Durante os 50 anos de carreira, cheia de tropeços e êxitos inesperados, Cash tornou-se uma legenda americana. Ganhou dez Grammys, vendeu 50 milhões de discos em todo o mundo. Vários deles são antológicos, e se inscrevem em capítulos importantes da música de seu país, viajando entre o rock, que ajudou a criar, e o folk, mas sempre sob o signo do country, onde tem seu lugar de glória na linha direta de Hank Williams.

Esse filho de um agricultor arruinado pela Depressão quase morreu de fome quando pequeno, e cresceu como um garoto do campo. Ouvia música no rádio. Nunca aprendeu a ler música, fala de pequenas e grandes tragédias sulistas, mas rompeu as barreiras sociais, regionais e nacionais. Começou tocando em feiras, mas se apresentou para presidentes e presidiários. Transformou-se num bardo, num intérprete de sonhos e frustrações da classe trabalhadora, dos marginalizados, oscilando entre a lei e a transgressão.

Enfim, sua roça de Arkansas, onde nasceu, torna-se universal. Elvis Costello e Mick Jagger se manifestaram ontem. Ambos gostavam de sua música. “I Walk the Line ou Sunday Morning Coming Down se tornaram verdadeiros hinos da gente simples”, disse Costello. “Johnny Cash me encantava como cantor e compositor”, emendou Jagger.

Inconstância

Cash gravou 1.500 composições. A oscilação, a permanência no umbral é a sua marca. Ele soube construir uma persona com suas dúvidas e dramas, conseguindo o milagre artístico da autenticidade. Na sua voz, e no violão de alcance limitado, tudo passa a ser verdade: comove e faz refletir. Embora dissesse que a receita básica é oferecer ao público o que este quer ouvir, ele é desses artistas populares que tornam nebulosa a fronteira entre a expressão maior e as imposições da indústria cultural.

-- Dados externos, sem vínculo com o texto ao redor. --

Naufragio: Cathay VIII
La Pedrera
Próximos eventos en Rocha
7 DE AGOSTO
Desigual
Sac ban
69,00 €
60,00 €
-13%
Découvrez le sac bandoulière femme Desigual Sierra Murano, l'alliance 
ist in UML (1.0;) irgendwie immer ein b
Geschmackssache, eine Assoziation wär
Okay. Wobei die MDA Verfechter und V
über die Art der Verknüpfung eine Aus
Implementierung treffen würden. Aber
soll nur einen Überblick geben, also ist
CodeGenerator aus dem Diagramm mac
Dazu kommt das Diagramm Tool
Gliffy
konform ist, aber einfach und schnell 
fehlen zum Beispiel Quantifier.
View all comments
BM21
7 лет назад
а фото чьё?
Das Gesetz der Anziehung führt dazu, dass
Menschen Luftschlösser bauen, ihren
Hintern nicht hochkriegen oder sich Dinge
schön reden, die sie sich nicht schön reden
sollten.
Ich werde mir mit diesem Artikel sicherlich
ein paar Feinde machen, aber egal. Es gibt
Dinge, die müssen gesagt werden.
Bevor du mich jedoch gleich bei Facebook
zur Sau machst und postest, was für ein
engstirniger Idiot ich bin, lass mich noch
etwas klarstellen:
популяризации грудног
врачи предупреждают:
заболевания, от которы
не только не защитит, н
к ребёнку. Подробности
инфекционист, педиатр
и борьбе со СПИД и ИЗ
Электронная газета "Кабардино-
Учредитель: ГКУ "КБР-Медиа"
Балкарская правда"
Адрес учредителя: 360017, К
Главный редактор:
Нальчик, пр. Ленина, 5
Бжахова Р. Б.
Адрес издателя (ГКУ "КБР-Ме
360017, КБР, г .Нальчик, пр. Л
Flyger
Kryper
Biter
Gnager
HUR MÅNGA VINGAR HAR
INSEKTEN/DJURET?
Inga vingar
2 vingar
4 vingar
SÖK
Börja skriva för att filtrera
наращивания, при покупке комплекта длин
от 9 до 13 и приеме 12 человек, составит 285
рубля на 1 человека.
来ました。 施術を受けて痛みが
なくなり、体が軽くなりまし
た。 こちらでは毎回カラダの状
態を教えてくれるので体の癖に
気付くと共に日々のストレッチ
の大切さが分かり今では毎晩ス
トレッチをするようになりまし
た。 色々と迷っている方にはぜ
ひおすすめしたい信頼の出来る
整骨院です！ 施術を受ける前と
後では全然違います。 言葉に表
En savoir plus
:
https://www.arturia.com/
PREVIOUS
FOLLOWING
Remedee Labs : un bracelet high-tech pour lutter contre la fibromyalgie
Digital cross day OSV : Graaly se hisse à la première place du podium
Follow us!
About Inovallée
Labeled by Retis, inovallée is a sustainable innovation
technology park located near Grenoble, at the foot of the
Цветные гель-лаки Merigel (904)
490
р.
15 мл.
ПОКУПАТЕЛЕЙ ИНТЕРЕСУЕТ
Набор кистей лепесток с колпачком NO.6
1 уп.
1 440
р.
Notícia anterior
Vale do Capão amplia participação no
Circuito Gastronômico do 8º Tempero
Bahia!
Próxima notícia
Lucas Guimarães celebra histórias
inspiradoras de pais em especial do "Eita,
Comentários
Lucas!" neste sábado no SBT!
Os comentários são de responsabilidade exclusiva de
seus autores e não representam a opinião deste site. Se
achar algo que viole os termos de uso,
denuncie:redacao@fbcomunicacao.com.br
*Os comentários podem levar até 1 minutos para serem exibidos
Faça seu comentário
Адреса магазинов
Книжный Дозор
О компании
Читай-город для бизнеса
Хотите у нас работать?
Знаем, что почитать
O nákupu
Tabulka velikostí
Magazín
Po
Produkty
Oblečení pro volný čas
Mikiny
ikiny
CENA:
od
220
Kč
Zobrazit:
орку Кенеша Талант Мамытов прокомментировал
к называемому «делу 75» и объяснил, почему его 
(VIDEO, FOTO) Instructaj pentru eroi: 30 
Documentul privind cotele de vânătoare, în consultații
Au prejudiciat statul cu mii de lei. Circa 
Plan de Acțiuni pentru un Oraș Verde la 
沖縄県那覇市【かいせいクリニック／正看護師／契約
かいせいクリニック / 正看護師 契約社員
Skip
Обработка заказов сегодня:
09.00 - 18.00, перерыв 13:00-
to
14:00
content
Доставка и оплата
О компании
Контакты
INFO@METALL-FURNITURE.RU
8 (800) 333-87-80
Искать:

Como já disseram, ele nunca matou ninguém, como o personagem de Folson Prison Blues, um dos seus clássicos, de 1954, mas quando canta, ninguém duvida que aquela história aconteceu. No fim das contas, se não com ele, com muitos outros. Para compensar, gravou também músicas religiosas. Fez filmes e um deles, The Gospel Road, acabou sendo comprado pela empresa do reverendo Billy Graham.